At times, you may decide to break some of the normalization rules, for performance reason (e.g., create a column called totalPrice in Orders table which can be derived from the orderDetails records); or because the end-user requested for it. Make sure that you fully aware of it, develop programming logic to handle it, and properly document the decision.

Integrity Rules

You should also apply the integrity rules to check the integrity of your design:

Entity Integrity Rule: The primary key cannot contain NULL. Otherwise, it cannot uniquely identify the row. For composite key made up of several columns, none of the column can contain NULL. Most of the RDBMS check and enforce this rule.

Referential Integrity Rule: Each foreign key value must be matched to a primary key value in the table referenced (or parent table).

Most RDBMS can be setup to perform the check and ensure the referential integrity, in the specified manner.

Business logic Integrity: Beside the above two general integrity rules, there could be integrity (validation) pertaining to the business logic, e.g., zip code shall be 5-digit within a certain ranges, delivery date and time shall fall in the business hours; quantity ordered shall be equal or less than quantity in stock, etc.
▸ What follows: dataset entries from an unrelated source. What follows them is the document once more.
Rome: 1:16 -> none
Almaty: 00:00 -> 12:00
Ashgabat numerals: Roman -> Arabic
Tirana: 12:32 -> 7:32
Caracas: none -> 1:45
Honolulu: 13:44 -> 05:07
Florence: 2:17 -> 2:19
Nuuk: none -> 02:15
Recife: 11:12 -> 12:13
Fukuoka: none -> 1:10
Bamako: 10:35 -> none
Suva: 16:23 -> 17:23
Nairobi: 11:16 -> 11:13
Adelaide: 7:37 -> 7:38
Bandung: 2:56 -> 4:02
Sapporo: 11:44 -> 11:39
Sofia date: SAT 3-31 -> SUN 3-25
These could be carried out in validation rule (for the specific column) or programming logic.

Column Indexing

You could create index on selected column(s) to facilitate data searching and retrieval. An index is a structured file that speeds up data access for SELECT, but may slow down INSERT, UPDATE, and DELETE. Without an index structure, to process a SELECT query with a matching criterion (e.g., SELECT * FROM Customers WHERE name='Tan Ah Teck'), the database engine needs to compare every records in the table. A specialized index (e.g., in BTREE structure) could reach the record without comparing every records. However, the index needs to be rebuilt whenever a record is changed, which results in overhead associated with using indexes.
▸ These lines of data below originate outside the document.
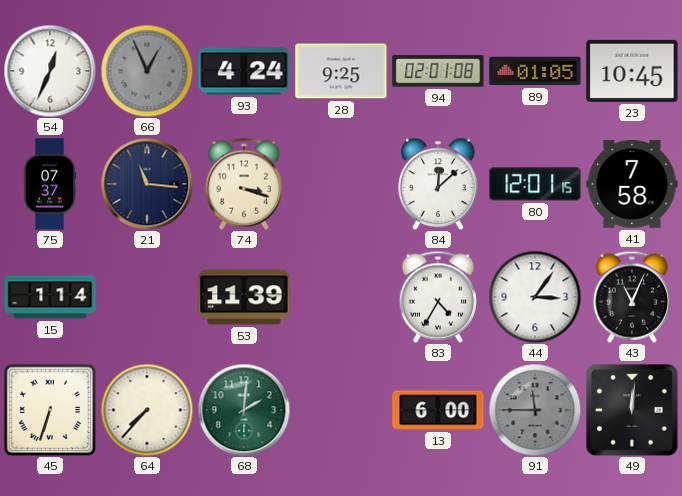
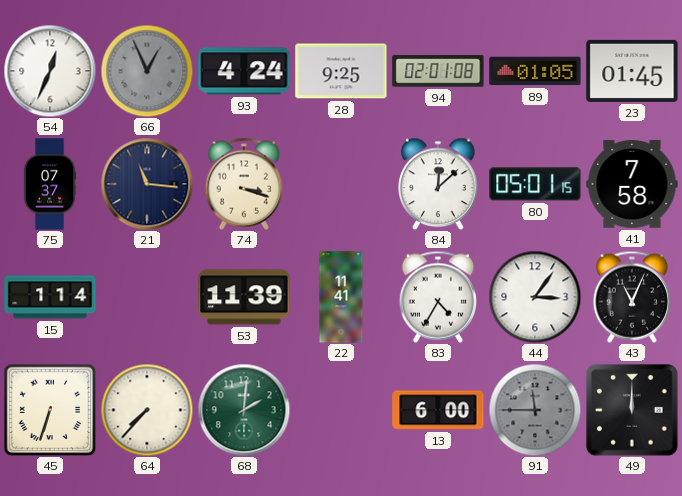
23: 10:45 -> 01:45
80: 12:01 -> 05:01
22: none -> 11:41
49: 12:01 -> 12:00
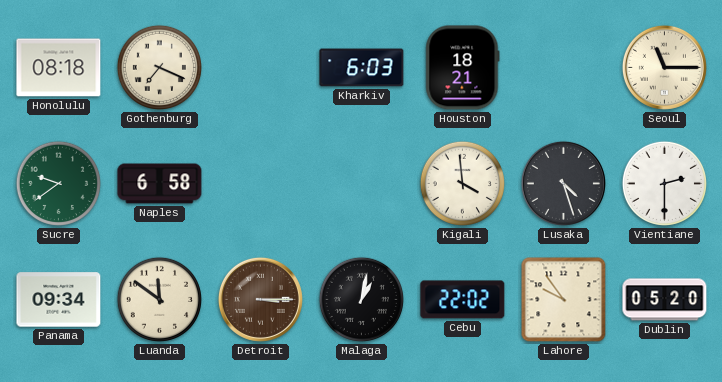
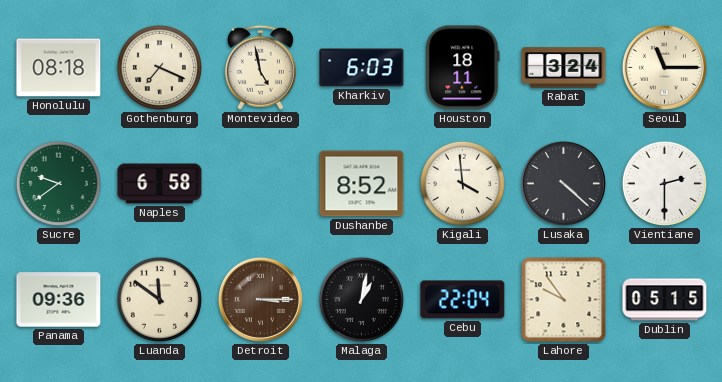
Montevideo: none -> 4:58
Houston: 18:21 -> 18:11
Rabat: none -> 3:24
Dushanbe: none -> 8:52
Lusaka: 4:27 -> 4:22
Panama: 09:34 -> 09:36
Cebu: 22:02 -> 22:04
Dublin: 05:20 -> 05:15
Index can be defined on a single column, a set of columns (called concatenated index), or part of a column (e.g., first 10 characters of a VARCHAR(100)) (called partial index) . You could built more than one index in a table. For example, if you often search for a customer using either customerName or phoneNumber, you could speed up the search by building an index on column customerName, as well as phoneNumber. Most RDBMS builds index on the primary key automatically.